The second big deal related to managed services happened this week with HPs $1.6 billion deal of Opsware. While Opsware, the brain child of one-time Netscape wunderkind Marc Andreesen, has concentrated on managing IT systems of mostly Global 2000 customers, the acquisition sets the stage for HP to make a much bigger push into managed services across all customer segments. In fact, its still quite possible that HP might reach out to acquire companies such as Level Platforms, Nimsoft, Kaseya or N-able Technologies to complement its Opware acquisition.
Microsoft, meanwhile, at its recent partner conference, detailed its ambitions to deliver managed services while Cisco Systems has been quietly building out its own capabilities. And of course, IBM has a master five year plan for the small-to-medium business market that relies heavily on managed services.
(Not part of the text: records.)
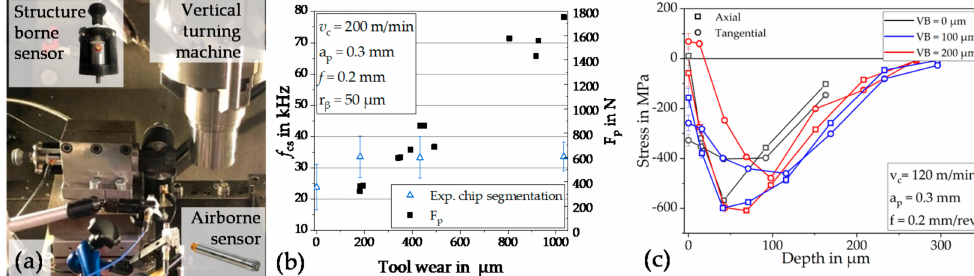
Figure 9. Identification ( a ) Experimental setup; ( b ) correlation between chip segmentation frequency, tool wear and passive forces; ( c ) influence of the tool wear on the residual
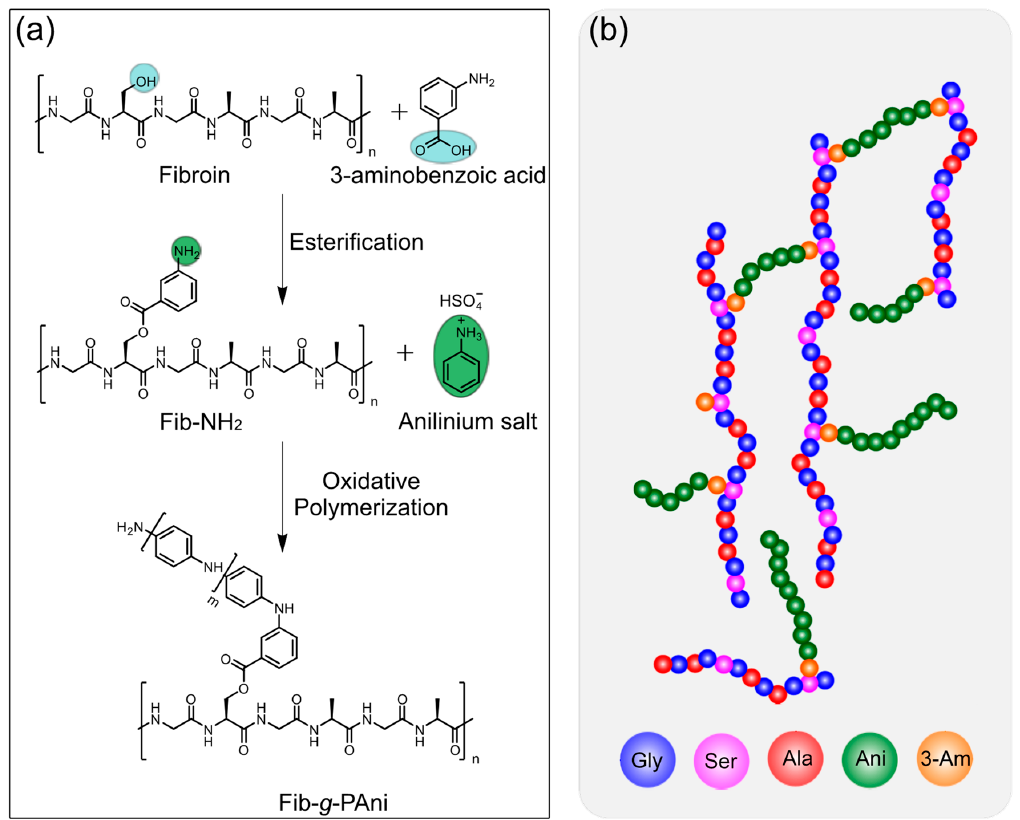
Figure 1. ( a ) Consecutive reactions for copolymer synthesis fibroin-g-polyaniline (Fib- g -PAni), and ( b ) proposed model of Fib-g-PAni. ( b ) proposed model of Fib- g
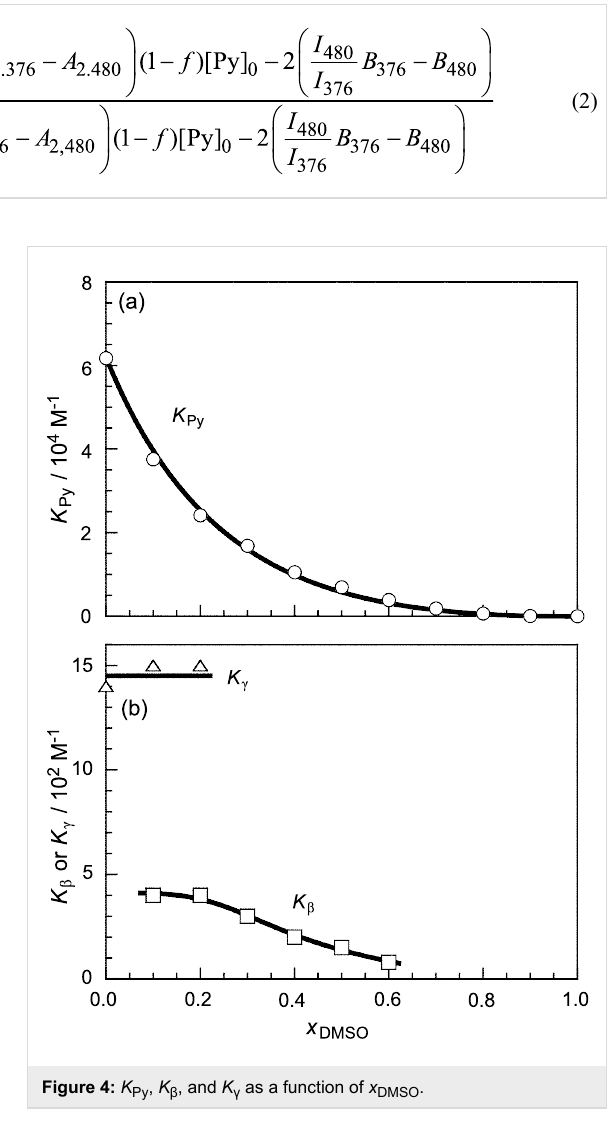
(Supporting Information File 1). It is also likely that A 2,376 = 0. When K β and A' 1,376 / A 1,376 are chosen appropriately, the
That has to leave everybody in the channel wondering just what the vendor community as a whole thinks the role of the channel is going to be in building, delivering and selling managed services.
On the one had, it seems that vendors think they have the brand muscle to sell customers managed services based on their product offerings. Or maybe they just think solution providers will simply be content to resell managed services built by the vendor community, essentially turning the solution provider into a mere agent representative of the vendor.
While some solution providers will be tempted by the ability to provide managed services with next to no capital cost, its not likely that solution providers are going to sit still for either outcome over the long time. Solution providers have always known that the only thing that stands between them and oblivion is the intimate relationship they have with their customers. In fact, if the vendors could figure out a way to do without the channel, they would have gone down that path years ago, although many have tried and largely failed.
So what does all this vendor interest in managed services portend? Well, if history is any guide it should go down something like this. Vendors will spend millions of dollars marketing managed services to customers based on products rather than on solutions.
The end result will be a greater awareness of the need for managed services on the part of the customer, which will ultimately be delivered by independent solution providers acting in the best interest of the customers rather than the vendors.
Or put another way, the solution provider will be the empowered representative of their collective customers rather than the hapless tool of a vendor community that seems bent on repeating the mistakes of the past in the new age of managed services, all over again.
Of course, its possible that some of them may have learned from those mistakes, but by and large the major vendors are being a little reticent about revealing their long term plans for managed services. So until proven otherwise, the best course of action for solution providers moving into managed services is to treat the motive of the vendors with suspicion until proven otherwise.